EXERCISE INSTRUCTIONS =
- a) In the text on the legal consequences of breach, what is the typical first course of action once a trustee is found in breach of trust or fiduciary duty?
- b) Write out the part of the text on the legal consequences of breach between "If the trustee" and "such a judgment.", inclusive.

=== EXTRACT PROVIDED ===

Legal Consequences of Breach
A trustee who breaches their duty of impartiality, or any of their other fiduciary duties to the trust, could face legal consequences. If beneficiaries raise a breach of fiduciary duty claim and there is enough evidence to prove that the trustee acted with misconduct, they could be held liable for the wrongdoing.
If the trustee is found to be in breach of trust or their fiduciary duty, the typical first course of action is to submit a petition to remove the trustee from their role or pursue mediation to correct the issue, if possible. In more serious cases, beneficiaries may file a legal claim against the trustee.
If this breach of duty leads to significant financial losses to the trust, then the trustee may also need to pay damages and legal fees to compensate the trust for these losses. For example, if a trustee oversteps their responsibilities and redirects trust funds to their own personal accounts, they may be responsible for reimbursing the trust for any unaccounted funds and the legal fees required to pursue such a judgment.

=== ENTRIES PROVIDED ===

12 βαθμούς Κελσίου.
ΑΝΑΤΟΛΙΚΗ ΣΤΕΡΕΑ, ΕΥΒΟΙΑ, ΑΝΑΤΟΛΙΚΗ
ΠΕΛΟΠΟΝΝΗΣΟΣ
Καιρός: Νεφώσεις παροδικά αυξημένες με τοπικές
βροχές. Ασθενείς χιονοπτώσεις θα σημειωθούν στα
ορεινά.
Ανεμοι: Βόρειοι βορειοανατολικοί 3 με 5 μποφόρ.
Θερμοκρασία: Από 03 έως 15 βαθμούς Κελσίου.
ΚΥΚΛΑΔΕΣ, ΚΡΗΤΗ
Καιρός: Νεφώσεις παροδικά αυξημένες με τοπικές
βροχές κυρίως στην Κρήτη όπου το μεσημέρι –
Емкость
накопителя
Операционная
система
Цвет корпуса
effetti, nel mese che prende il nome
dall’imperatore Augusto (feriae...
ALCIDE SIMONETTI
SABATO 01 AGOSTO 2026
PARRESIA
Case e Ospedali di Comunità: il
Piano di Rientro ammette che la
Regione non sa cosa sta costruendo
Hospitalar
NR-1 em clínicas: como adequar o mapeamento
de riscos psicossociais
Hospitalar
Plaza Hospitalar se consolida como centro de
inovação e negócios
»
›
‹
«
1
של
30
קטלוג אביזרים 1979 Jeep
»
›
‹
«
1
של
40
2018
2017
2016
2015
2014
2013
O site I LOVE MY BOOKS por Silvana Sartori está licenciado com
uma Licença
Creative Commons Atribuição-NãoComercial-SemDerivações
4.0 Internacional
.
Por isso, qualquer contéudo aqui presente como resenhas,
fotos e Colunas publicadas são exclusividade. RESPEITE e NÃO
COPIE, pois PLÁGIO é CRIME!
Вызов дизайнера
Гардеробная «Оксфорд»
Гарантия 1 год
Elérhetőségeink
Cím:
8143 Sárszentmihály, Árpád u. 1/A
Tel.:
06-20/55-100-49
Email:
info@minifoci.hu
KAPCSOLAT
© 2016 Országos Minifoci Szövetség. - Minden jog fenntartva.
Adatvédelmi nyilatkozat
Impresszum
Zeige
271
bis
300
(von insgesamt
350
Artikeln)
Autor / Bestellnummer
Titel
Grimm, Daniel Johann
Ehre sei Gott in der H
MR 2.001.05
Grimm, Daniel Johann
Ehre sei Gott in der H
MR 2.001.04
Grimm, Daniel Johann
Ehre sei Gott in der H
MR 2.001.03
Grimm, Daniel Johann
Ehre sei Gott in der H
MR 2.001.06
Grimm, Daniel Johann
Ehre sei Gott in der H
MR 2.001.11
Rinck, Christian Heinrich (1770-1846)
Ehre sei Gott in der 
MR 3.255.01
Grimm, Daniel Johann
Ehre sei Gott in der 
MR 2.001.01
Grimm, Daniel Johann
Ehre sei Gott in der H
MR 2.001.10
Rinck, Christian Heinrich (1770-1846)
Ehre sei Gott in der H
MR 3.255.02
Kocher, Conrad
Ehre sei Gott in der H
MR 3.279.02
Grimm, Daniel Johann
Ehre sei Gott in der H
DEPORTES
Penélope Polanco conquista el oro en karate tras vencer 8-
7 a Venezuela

===

ANSWERS FOR EACH ITEM =
- a) The typical first course of action is to submit a petition to remove the trustee from their role, or to pursue mediation to correct the issue if possible.

- b)
If the trustee is found to be in breach of trust or their fiduciary duty, the typical first course of action is to submit a petition to remove the trustee from their role or pursue mediation to correct the issue, if possible. In more serious cases, beneficiaries may file a legal claim against the trustee.
If this breach of duty leads to significant financial losses to the trust, then the trustee may also need to pay damages and legal fees to compensate the trust for these losses. For example, if a trustee oversteps their responsibilities and redirects trust funds to their own personal accounts, they may be responsible for reimbursing the trust for any unaccounted funds and the legal fees required to pursue such a judgment.